The team's motto "kaizen", means continuous and never-ending improvement, something that came to the test as the Gee-Gees met their rivals from Quebec City in the Dunsmore Cup. This time the kaizen mantra proved correct - Ottawa defeated Laval, followed by McMaster in the Churchill Bowl to earn their spot in the Vanier Cup.
There was perhaps no one that better understood the team's opponent in the Vanier Cup, the Regina Rams, better than the former CJFLer. Following national junior titles in 1993, '94, '95, '97, and '98, the Rams left the CJFL to become the official football program of the University of Regina for the 1999 season.
"Playing junior football, I had four years of playing Regina, and never came close to beating them," said Pretzlaff.
At the SkyDome in Toronto, the Gee-Gees became National Champions for the first time since the hallowed 1975 season. Pretzlaff had six solo and three assisted tackles, while also recovering a late-game blocked field goal to help seal the victory. He finally beat the Rams, and got to hoist the Vanier Cup that inspired him to move to Ottawa—which was a special kind of kaizen.
"It was great to reach the top of mountain, but to do it by beating a team you've struggled against for so many years was just the cherry on top," he said.
After being named an OQIFC First Team All-Star in 2000, Pretzlaff was destined for greater accolades in his senior season in 2001. The 6-foot, 210 pound linebacker led the OUA in interceptions en route to becoming a First Team All-Canadian, an OUA First Team All-Star, and won the President's Trophy as the OUA's best stand-up defensive player.
Following his outstanding season, he signed with the Saskatchewan Roughriders as a free agent.
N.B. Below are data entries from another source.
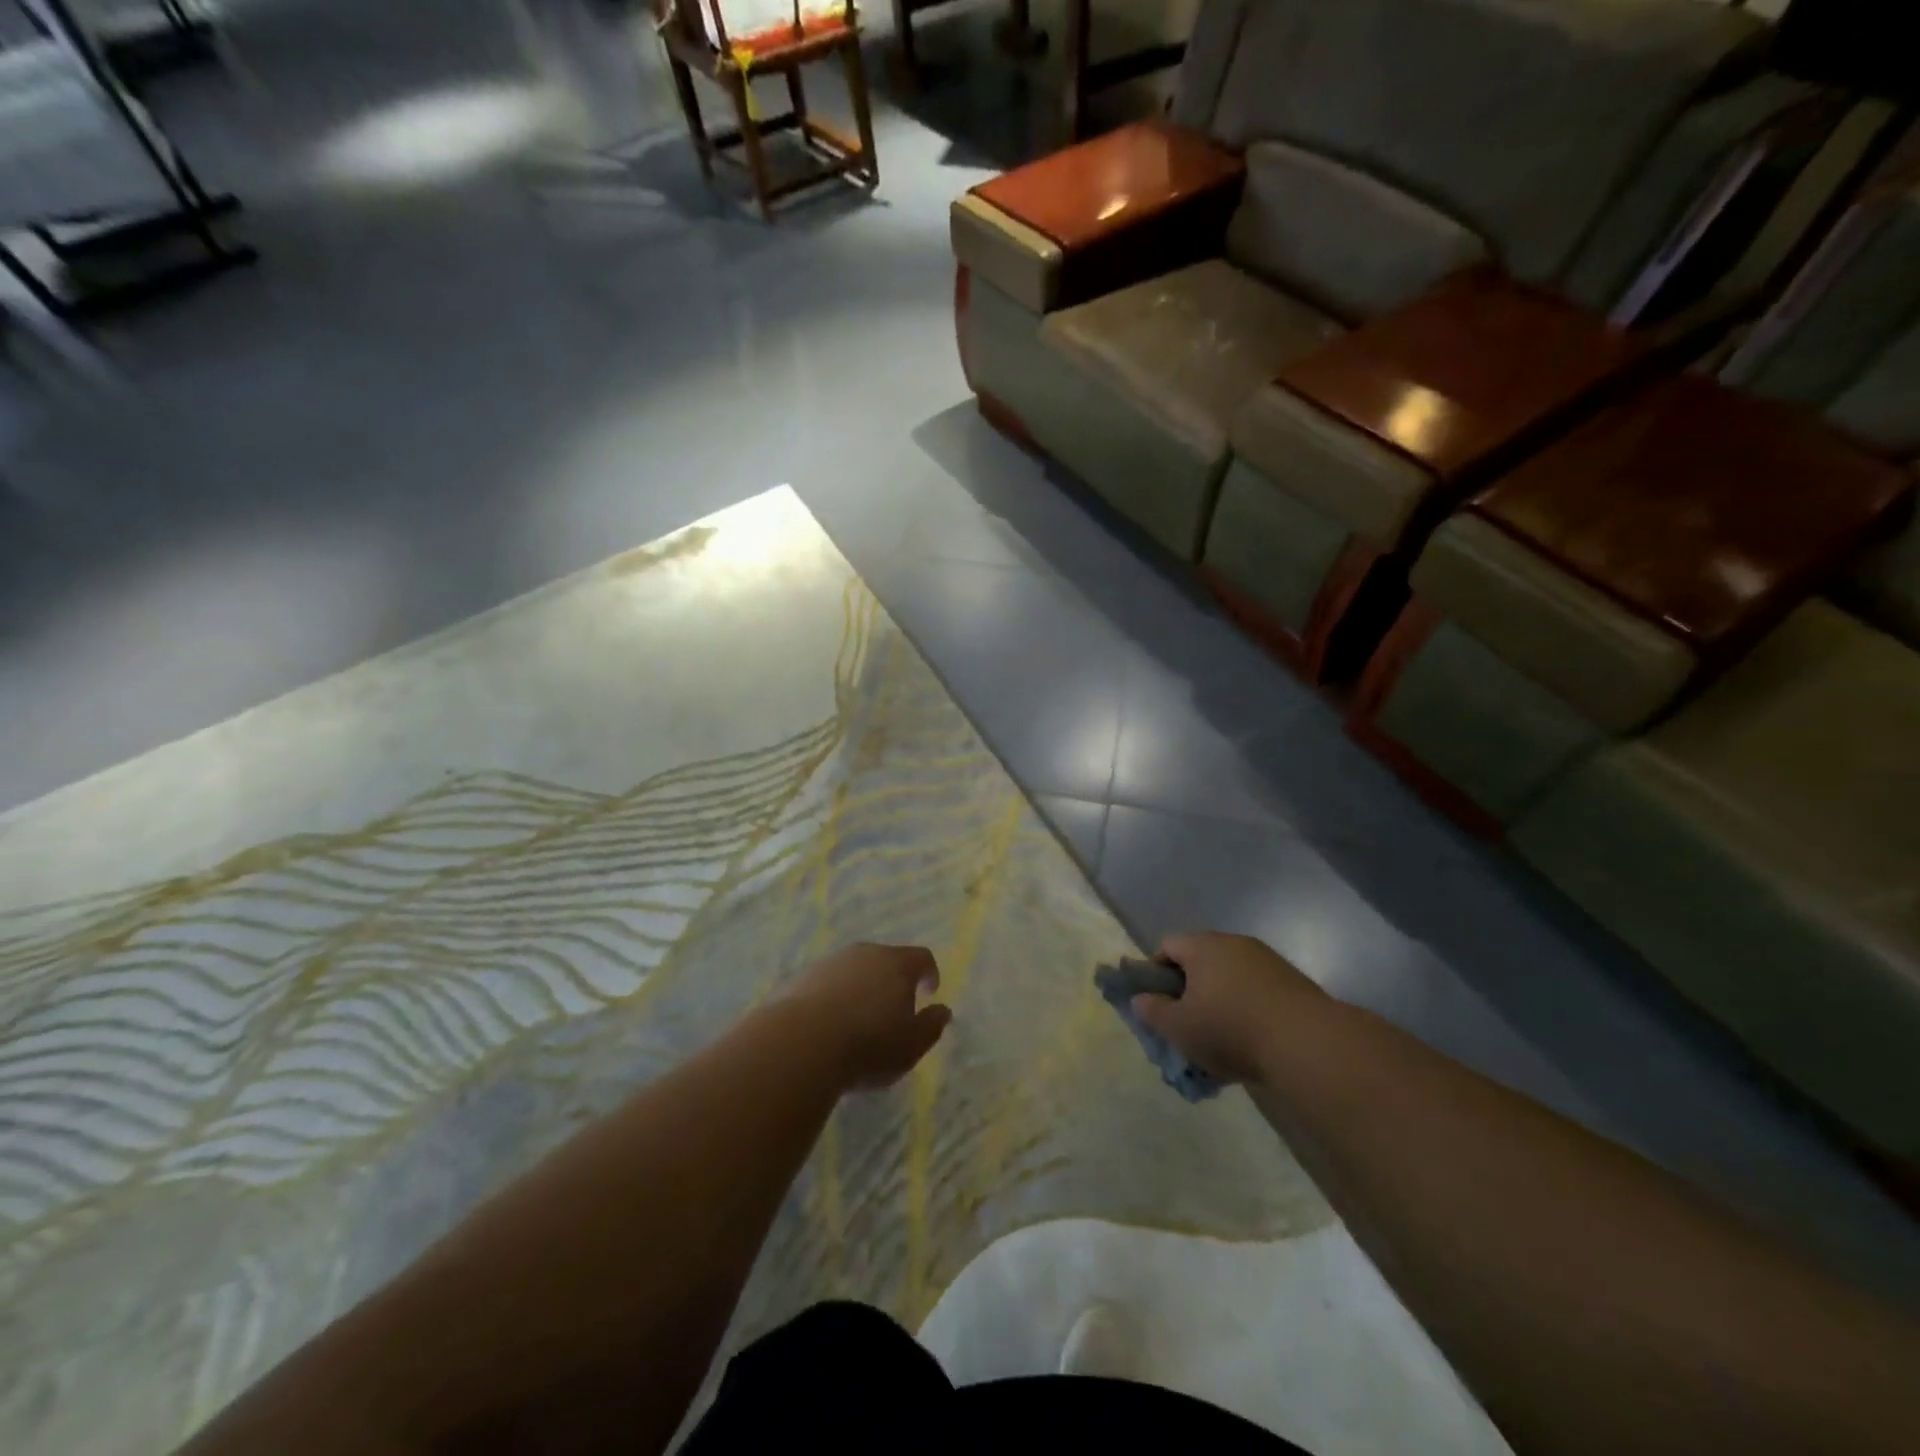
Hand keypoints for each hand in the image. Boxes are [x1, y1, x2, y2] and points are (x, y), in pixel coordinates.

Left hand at [786, 942, 951, 1089]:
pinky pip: (828, 983)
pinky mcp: (803, 977)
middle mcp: (865, 953)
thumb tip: (943, 1010)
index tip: (929, 992)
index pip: (922, 957)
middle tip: (893, 1010)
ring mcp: (831, 962)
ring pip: (855, 970)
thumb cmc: (868, 1045)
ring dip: (861, 988)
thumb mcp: (912, 1045)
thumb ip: (932, 1026)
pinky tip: (829, 1024)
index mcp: (896, 964)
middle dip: (893, 981)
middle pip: (886, 960)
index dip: (929, 973)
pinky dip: (834, 997)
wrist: (800, 1043)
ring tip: (858, 1020)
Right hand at [1131, 932, 1325, 1085]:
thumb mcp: (1178, 1027)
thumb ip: (1152, 1011)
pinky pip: (1258, 990)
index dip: (1157, 973)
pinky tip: (1253, 1041)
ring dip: (1222, 1000)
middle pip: (1201, 960)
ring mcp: (1267, 960)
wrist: (1307, 1043)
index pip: (1167, 946)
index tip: (1160, 1004)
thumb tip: (1140, 999)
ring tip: (1222, 1040)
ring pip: (1231, 977)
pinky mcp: (1293, 982)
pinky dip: (1249, 1009)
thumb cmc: (1230, 1029)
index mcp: (1202, 946)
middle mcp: (1234, 943)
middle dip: (1191, 989)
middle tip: (1189, 1024)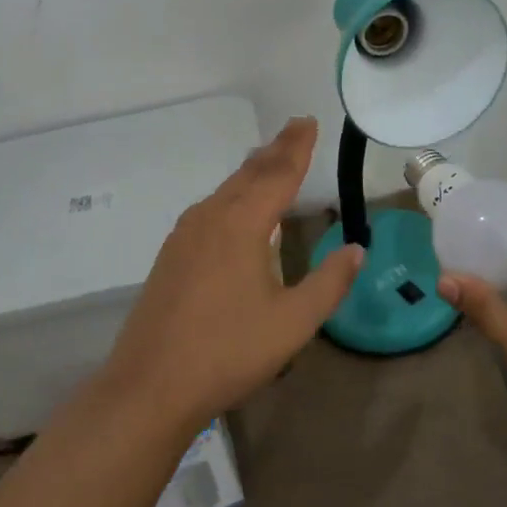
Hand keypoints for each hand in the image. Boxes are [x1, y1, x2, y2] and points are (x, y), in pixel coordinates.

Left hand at [102, 117, 362, 433]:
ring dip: (254, 170)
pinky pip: (211, 207)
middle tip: (297, 128)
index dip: (297, 147)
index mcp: (242, 224)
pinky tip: (236, 207)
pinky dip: (234, 193)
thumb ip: (329, 282)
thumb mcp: (292, 322)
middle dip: (276, 149)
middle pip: (250, 172)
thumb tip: (357, 249)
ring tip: (272, 158)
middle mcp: (212, 216)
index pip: (278, 174)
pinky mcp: (172, 253)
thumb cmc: (228, 351)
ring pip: (227, 188)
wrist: (150, 385)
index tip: (309, 121)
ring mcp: (186, 234)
Shortly thereafter, he returned to uOttawa in 2003 to complete a Master's in Sport Business Management.
Pretzlaff began his working career at uOttawa Sports Services, followed by stops at the OUA, Kwantlen Polytechnic University, and various roles including Athletic Director at Southern Alberta Institute of Technology (SAIT). Now, he is working outside of sport, in a new role in municipal government.
"Football and the University of Ottawa really prepared me for life," he said.
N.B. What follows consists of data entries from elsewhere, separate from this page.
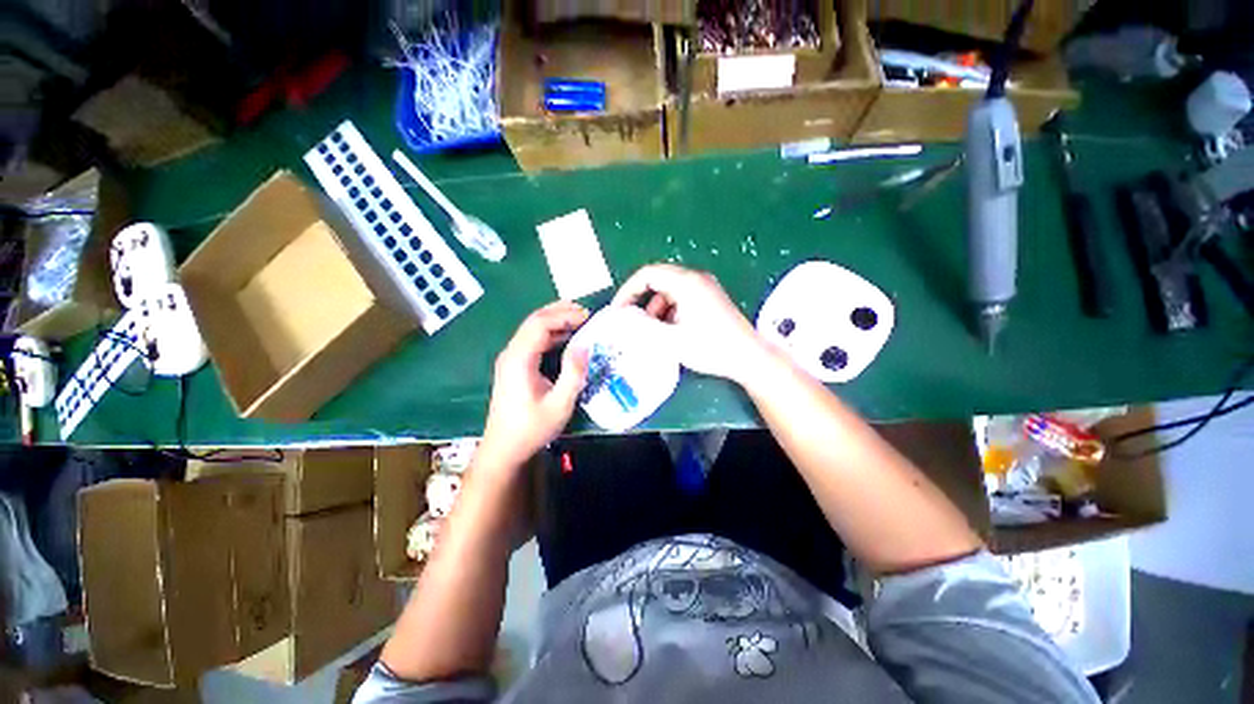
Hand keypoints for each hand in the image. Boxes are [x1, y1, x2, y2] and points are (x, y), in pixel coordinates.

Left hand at [478, 301, 589, 471]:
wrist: (504, 449)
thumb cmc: (532, 429)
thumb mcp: (560, 405)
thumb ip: (573, 374)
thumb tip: (584, 346)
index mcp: (519, 359)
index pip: (540, 324)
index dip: (564, 315)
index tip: (588, 316)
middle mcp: (511, 353)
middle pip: (534, 320)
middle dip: (560, 311)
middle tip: (586, 312)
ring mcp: (511, 358)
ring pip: (532, 328)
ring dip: (555, 320)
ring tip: (580, 319)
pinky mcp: (514, 365)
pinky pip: (532, 340)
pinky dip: (550, 333)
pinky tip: (566, 337)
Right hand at [612, 264, 764, 383]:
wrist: (748, 357)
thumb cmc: (711, 347)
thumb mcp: (672, 341)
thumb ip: (643, 329)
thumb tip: (622, 321)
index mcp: (686, 283)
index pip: (647, 274)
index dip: (627, 290)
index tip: (618, 310)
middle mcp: (695, 279)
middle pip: (657, 280)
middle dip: (641, 300)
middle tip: (631, 321)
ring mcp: (704, 288)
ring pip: (668, 291)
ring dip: (655, 308)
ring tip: (651, 331)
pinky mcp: (709, 299)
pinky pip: (680, 298)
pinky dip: (668, 311)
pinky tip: (669, 331)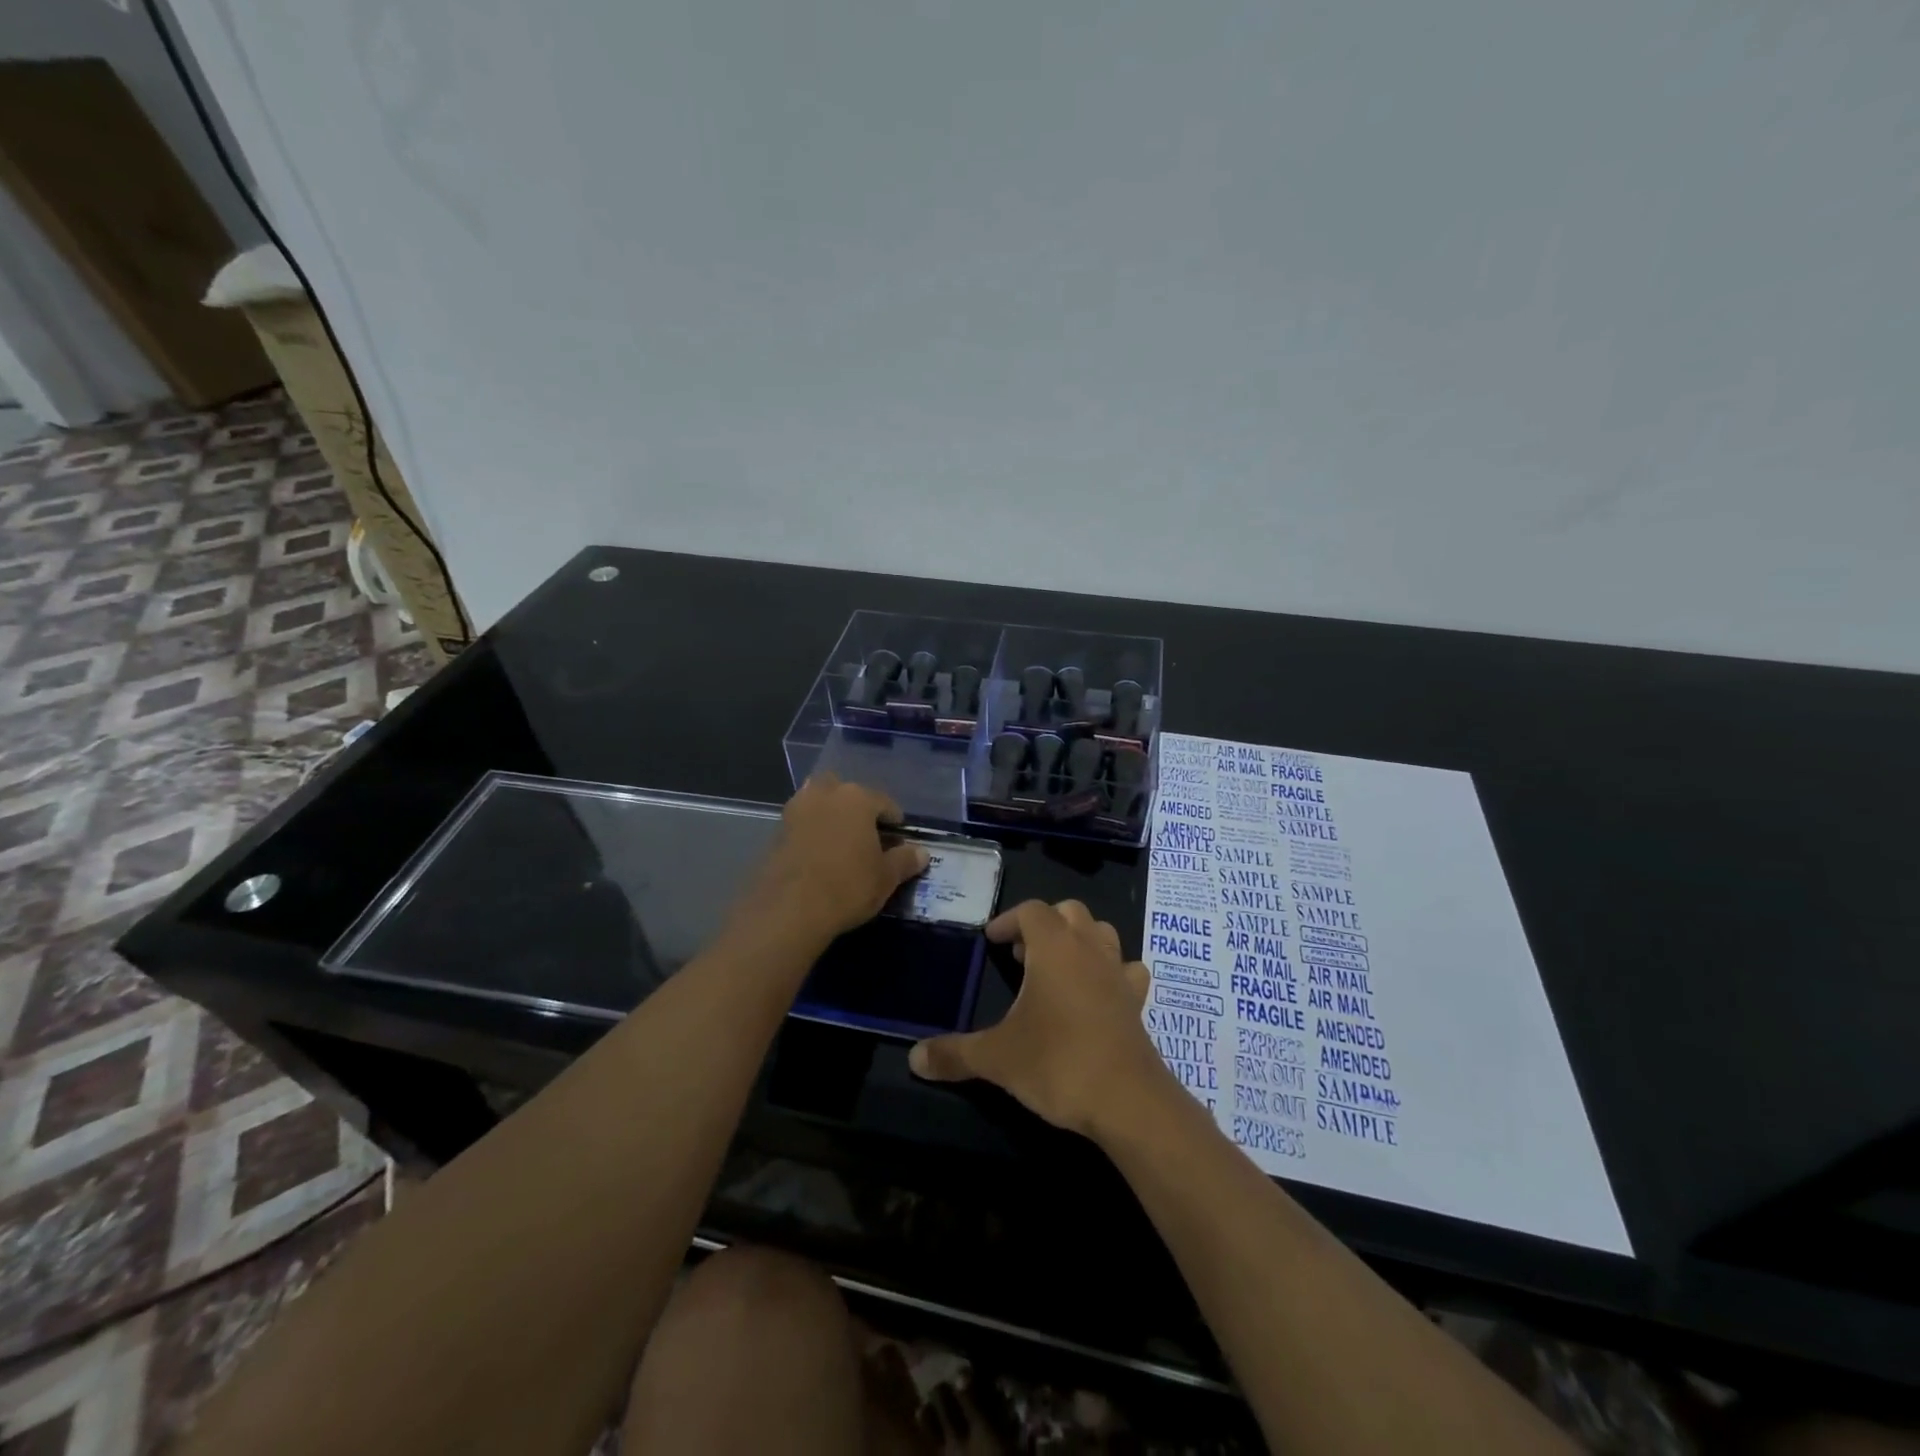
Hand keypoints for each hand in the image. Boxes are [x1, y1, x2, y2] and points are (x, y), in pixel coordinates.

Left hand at [748, 773, 929, 944]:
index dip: (895, 824)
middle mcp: (826, 793)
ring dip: (832, 817)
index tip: (898, 845)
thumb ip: (905, 861)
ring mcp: (797, 809)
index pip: (885, 803)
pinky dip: (812, 833)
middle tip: (867, 840)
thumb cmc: (847, 886)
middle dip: (858, 811)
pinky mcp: (776, 830)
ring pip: (821, 804)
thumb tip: (922, 853)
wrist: (788, 909)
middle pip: (848, 795)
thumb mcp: (886, 878)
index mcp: (857, 798)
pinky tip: (819, 857)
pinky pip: (803, 823)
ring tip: (842, 846)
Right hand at [907, 899, 1171, 1138]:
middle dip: (1043, 924)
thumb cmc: (1058, 1063)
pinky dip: (1111, 971)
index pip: (1031, 910)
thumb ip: (954, 1053)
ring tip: (1056, 968)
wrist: (1127, 1101)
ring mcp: (1118, 973)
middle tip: (1021, 954)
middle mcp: (1089, 948)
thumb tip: (913, 1058)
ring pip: (1101, 933)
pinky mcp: (1137, 1001)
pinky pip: (1127, 970)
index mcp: (1054, 947)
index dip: (1008, 920)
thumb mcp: (997, 1058)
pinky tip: (1098, 993)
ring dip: (1078, 939)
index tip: (991, 941)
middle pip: (1069, 912)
"Football gave me the opportunity to not only play sports, but to get an education, and when I came to Ottawa, I thought I'd be lucky to graduate just once. Though the culture of sport and academics there, I was very fortunate to graduate twice and now am incredibly grateful to receive this honour."
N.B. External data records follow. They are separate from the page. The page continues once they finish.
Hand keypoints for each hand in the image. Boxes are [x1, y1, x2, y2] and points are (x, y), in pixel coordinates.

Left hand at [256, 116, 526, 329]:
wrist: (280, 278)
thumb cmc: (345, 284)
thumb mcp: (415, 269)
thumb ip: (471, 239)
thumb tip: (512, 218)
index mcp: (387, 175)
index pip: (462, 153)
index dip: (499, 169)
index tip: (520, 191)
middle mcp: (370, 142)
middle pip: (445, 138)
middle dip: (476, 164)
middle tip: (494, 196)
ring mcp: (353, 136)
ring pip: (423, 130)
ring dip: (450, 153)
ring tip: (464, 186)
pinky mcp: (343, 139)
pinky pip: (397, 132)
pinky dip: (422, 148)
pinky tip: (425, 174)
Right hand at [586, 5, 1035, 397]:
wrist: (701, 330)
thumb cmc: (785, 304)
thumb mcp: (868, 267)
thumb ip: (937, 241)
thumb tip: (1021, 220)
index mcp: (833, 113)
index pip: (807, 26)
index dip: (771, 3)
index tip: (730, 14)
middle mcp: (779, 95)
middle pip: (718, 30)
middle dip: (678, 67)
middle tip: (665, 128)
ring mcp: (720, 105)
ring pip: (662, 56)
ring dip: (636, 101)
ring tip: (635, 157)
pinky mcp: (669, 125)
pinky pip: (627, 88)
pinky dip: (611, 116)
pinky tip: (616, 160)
Nearly 20 years after he became a National Champion, Pretzlaff looks at the football program today, still nationally-ranked contenders in the OUA, and sees a continuation of culture that he was welcomed into and helped further develop.
"That culture from the '90s to the early-2000s was well established, it was established not by not just one individual, whether it be Chris [Evraire], or Ousmane [Tounkara] or Phill [Côté]."
"It's a testament to the team itself and to the University, just as it was when I started, it's about constantly reloading now," he said. "Obviously the game has changed a lot since then, it was a simpler era, you chose the school that best fit your football and academic needs. Nowadays, there's a bunch of other factors in play, but that culture is still intact."